Devblog: EVE 64-bit & DirectX 12

Firstly, glad to hear the minimum standards are progressing to something that makes development and testing easier - modern toolsets are designed for 64bit systems and more recent APIs.

As the question has been asked and I’m a wonk for the detail: “what does a 64bit application give you?” Isn’t really the question. It’s more “what is the problem with a 32bit application on a 64bit system?”

Summary: running a 32bit application on 64bit hardware and operating systems is slow, and limiting. A 64bit client will run faster for many reasons.

Bit of dating Information: the Prescott Pentium 4 processor (2004) was 64bit, Windows 7 was released in 2009 and invariably deployed the 64bit version. Even Vista post-dates 64bit processors being common and was deployed in 64bit mode on 64bit processors.
You are almost inevitably running a 64bit OS on a 64bit architecture. As CCP have noted, “almost all” is 99.5% of clients.

Firstly, if you have a PC with a 64bit processor then to run a mix of 64bit and 32bit code the processor has to internally mode switch - this is an appreciable overhead (I suspect because it requires the instruction pipelines to be cleared down first - but I’d have to check). the scale of the overhead depends on how often you have to switch. Which brings us to the next issue…
Windows handles 32 bit applications using WOW64 (Windows on Windows) - this is a translation layer reforming 32bit OS calls to the underlying 64bit OS to accept. Overhead. And of course, those 64bit parts of the OS occurring within a 32bit application drive more mode switching on the processor.
The 32bit operations set (the old i86 architecture) is a subset of the AMD64 (the 64bit) architecture. Basically there are useful things a 64bit CPU in 64bit mode that are not available to a 32bit applications - Encryption is a classic example, but there are many other “in hardware” services. So a 32bit application has to do a lot more in software - and is thus slower - than using the capabilities already in the hardware (capabilities that you paid for!!!)
The 64bit architecture also has more internal registers, which reduces register loading for many tasks and means code compiles into fewer operations, making it faster, it can address wider memory spaces, there’s a plethora of improvements over operating in 32bit mode.

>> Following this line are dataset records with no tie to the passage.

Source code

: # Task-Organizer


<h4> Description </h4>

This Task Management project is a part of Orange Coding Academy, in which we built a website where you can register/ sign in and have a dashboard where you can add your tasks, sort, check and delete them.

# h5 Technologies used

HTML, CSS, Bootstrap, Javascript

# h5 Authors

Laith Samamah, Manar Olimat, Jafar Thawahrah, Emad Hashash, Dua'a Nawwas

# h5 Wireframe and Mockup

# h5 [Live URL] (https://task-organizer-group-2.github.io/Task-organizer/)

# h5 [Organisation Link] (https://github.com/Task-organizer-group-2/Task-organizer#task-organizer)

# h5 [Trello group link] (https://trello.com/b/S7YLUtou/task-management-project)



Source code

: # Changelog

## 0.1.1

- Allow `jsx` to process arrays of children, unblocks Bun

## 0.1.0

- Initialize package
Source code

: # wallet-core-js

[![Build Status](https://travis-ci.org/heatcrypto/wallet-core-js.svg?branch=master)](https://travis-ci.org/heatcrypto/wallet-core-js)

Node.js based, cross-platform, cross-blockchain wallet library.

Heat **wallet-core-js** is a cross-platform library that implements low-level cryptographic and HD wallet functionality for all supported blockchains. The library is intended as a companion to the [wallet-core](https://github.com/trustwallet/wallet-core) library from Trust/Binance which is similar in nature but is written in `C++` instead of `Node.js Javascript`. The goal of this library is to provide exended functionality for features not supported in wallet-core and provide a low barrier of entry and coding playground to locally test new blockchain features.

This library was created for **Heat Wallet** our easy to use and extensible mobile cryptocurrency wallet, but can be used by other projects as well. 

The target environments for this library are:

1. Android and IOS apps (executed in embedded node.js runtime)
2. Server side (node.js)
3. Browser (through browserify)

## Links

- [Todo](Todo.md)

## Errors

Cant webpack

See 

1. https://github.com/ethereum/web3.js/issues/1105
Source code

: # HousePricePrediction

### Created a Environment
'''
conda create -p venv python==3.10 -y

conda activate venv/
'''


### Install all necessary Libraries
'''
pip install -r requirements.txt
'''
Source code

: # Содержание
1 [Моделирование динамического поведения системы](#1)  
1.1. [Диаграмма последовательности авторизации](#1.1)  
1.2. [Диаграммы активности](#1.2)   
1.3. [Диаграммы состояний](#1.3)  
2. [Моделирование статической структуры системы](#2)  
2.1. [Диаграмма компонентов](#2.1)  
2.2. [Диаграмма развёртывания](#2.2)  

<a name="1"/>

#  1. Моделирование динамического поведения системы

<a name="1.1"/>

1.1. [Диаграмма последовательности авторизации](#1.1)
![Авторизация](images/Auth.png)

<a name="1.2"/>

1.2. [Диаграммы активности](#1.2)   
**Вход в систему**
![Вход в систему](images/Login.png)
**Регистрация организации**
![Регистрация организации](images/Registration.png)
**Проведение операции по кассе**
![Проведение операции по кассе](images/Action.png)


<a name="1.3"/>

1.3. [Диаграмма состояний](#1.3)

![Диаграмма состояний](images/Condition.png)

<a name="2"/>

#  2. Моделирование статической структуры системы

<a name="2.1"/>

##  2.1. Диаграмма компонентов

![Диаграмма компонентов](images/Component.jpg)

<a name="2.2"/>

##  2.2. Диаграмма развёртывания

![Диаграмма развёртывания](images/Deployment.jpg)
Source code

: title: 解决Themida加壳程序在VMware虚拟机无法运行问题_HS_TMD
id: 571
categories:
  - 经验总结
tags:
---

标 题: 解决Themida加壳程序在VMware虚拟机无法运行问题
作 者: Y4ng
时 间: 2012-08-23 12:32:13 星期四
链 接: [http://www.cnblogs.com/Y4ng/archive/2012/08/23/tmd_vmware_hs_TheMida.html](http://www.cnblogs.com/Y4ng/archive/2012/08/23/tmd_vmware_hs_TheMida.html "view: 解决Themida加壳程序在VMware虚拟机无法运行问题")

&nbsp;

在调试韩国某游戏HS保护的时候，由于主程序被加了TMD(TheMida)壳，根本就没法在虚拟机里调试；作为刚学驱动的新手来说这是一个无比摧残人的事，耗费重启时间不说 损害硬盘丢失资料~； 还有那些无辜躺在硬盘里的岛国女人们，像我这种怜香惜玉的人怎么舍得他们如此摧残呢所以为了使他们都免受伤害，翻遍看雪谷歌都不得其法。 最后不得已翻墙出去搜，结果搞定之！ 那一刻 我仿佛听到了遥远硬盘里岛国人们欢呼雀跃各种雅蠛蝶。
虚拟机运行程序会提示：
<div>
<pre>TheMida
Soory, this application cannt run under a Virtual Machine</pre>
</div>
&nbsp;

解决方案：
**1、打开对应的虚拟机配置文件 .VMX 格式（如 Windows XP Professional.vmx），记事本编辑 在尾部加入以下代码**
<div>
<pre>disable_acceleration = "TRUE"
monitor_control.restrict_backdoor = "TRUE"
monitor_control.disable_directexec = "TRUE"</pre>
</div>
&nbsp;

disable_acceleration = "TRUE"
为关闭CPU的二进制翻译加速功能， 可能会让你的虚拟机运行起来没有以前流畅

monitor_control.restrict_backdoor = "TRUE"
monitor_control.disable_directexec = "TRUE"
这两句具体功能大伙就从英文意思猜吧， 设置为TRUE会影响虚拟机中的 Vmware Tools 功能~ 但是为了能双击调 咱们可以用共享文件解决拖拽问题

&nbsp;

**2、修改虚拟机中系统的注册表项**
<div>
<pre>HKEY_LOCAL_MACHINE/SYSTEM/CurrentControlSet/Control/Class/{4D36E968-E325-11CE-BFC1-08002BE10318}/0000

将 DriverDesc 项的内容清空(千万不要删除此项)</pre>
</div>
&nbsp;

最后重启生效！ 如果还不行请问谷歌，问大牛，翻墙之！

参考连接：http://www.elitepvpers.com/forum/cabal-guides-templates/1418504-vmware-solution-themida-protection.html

And I’ve not mentioned “more RAM addressing” as that’s a bit of a red herring, nice, but not critical - the win is in being able to access the capabilities of the processor and removing some of the performance overheads associated with running a 32bit application on a 64bit platform.

Bascially, the 64 bit client is the right place to be from a performance perspective, and while I don’t know the tools CCP use then I’d be stunned if it didn’t make support a lot easier.

Dropping Directx9 support is a similar issue - it removes a layer of complexity for CCP.